London has an enervated feeling during bank holidays, especially the August bank holiday when the streets are empty, the shops closed, and many residents are away. Those who remain in the city are often lonely people like Brian, who returned home to Belgravia in his ghostly car in the middle of the night and went to bed. He telephoned his country guests the following afternoon, and assured them he was coming back. He also mentioned that he’d taken some sleeping pills.

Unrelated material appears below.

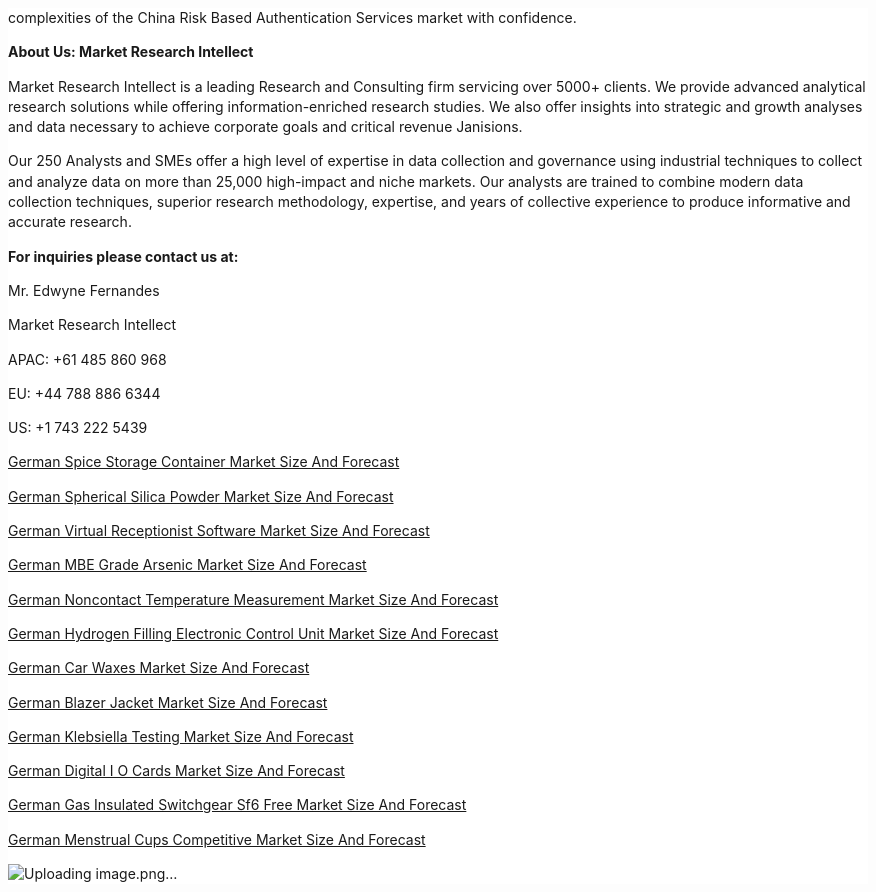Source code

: complexities of the China Risk Based Authentication Services market with confidence.</p><p><strong><span class="font-[700]">About Us: Market Research Intellect</span></strong></p><p><span class="">Market Research Intellect is a leading Research and Consulting firm servicing over 5000+ clients. We provide advanced analytical research solutions while offering information-enriched research studies.&nbsp;</span>We also offer insights into strategic and growth analyses and data necessary to achieve corporate goals and critical revenue Janisions.</p><p><span class="">Our 250 Analysts and SMEs offer a high level of expertise in data collection and governance using industrial techniques to collect and analyze data on more than 25,000 high-impact and niche markets. Our analysts are trained to combine modern data collection techniques, superior research methodology, expertise, and years of collective experience to produce informative and accurate research.</span></p><p><strong>For inquiries please contact us at:</strong></p><p>Mr. Edwyne Fernandes</p><p>Market Research Intellect</p><p>APAC: +61 485 860 968</p><p>EU: +44 788 886 6344</p><p>US: +1 743 222 5439</p><p><a href="https://github.com/chuhanyashsavini/GLOBAL-4/blob/main/Spice-Storage-Container-Market/China-Spice-Storage-Container-Market.md">German Spice Storage Container Market Size And Forecast</a></p><p><a href="https://github.com/chuhanyashsavini/Global-5/blob/main/Spherical-Silica-Powder-Market/China-Spherical-Silica-Powder-Market.md">German Spherical Silica Powder Market Size And Forecast</a></p><p><a href="https://github.com/chuhanyashsavini/GLOBAL1/blob/main/Virtual-Receptionist-Software-Market/China-Virtual-Receptionist-Software-Market.md">German Virtual Receptionist Software Market Size And Forecast</a></p><p><a href="https://github.com/chuhanyashsavini/GLOBAL2/blob/main/MBE-Grade-Arsenic-Market/China-MBE-Grade-Arsenic-Market.md">German MBE Grade Arsenic Market Size And Forecast</a></p><p><a href="https://github.com/chuhanyashsavini/GLOBAL-4/blob/main/Noncontact-Temperature-Measurement-Market/China-Noncontact-Temperature-Measurement-Market.md">German Noncontact Temperature Measurement Market Size And Forecast</a></p><p><a href="https://github.com/chuhanyashsavini/Global-5/blob/main/Hydrogen-Filling-Electronic-Control-Unit-Market/China-Hydrogen-Filling-Electronic-Control-Unit-Market.md">German Hydrogen Filling Electronic Control Unit Market Size And Forecast</a></p><p><a href="https://github.com/chuhanyashsavini/GLOBAL1/blob/main/Car-Waxes-Market/China-Car-Waxes-Market.md">German Car Waxes Market Size And Forecast</a></p><p><a href="https://github.com/chuhanyashsavini/GLOBAL2/blob/main/Blazer-Jacket-Market/China-Blazer-Jacket-Market.md">German Blazer Jacket Market Size And Forecast</a></p><p><a href="https://github.com/chuhanyashsavini/GLOBAL3/blob/main/Klebsiella-Testing-Market/China-Klebsiella-Testing-Market.md">German Klebsiella Testing Market Size And Forecast</a></p><p><a href="https://github.com/chuhanyashsavini/GLOBAL-4/blob/main/Digital-I-O-Cards-Market/China-Digital-I-O-Cards-Market.md">German Digital I O Cards Market Size And Forecast</a></p><p><a href="https://github.com/chuhanyashsavini/Global-5/blob/main/Gas-Insulated-Switchgear-Sf6-Free-Market/China-Gas-Insulated-Switchgear-Sf6-Free-Market.md">German Gas Insulated Switchgear Sf6 Free Market Size And Forecast</a></p><p><a href="https://github.com/chuhanyashsavini/GLOBAL1/blob/main/Menstrual-Cups-Competitive-Market/China-Menstrual-Cups-Competitive-Market.md">German Menstrual Cups Competitive Market Size And Forecast</a></p>
![Uploading image.png…]()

Sunday dawned. Brian didn’t stir. His staff knocked on his bedroom door to see if he wanted anything, but there was no answer. The door was locked. Eventually they called a doctor, who forced the door and found Epstein dead, surrounded by pill bottles. Peter Brown called the Beatles in Bangor, getting Paul on the line. ‘Paul was shocked and saddened but strangely sedate.’ The press were on hand to cover the Beatles’ weekend with the Maharishi. They clamoured for a reaction. John looked lost. George spoke twaddle about there being ‘no such thing as death’. Paul muttered that he was deeply shocked and put his arm around Jane, who looked increasingly like she was in a play she wanted her agent to get her out of.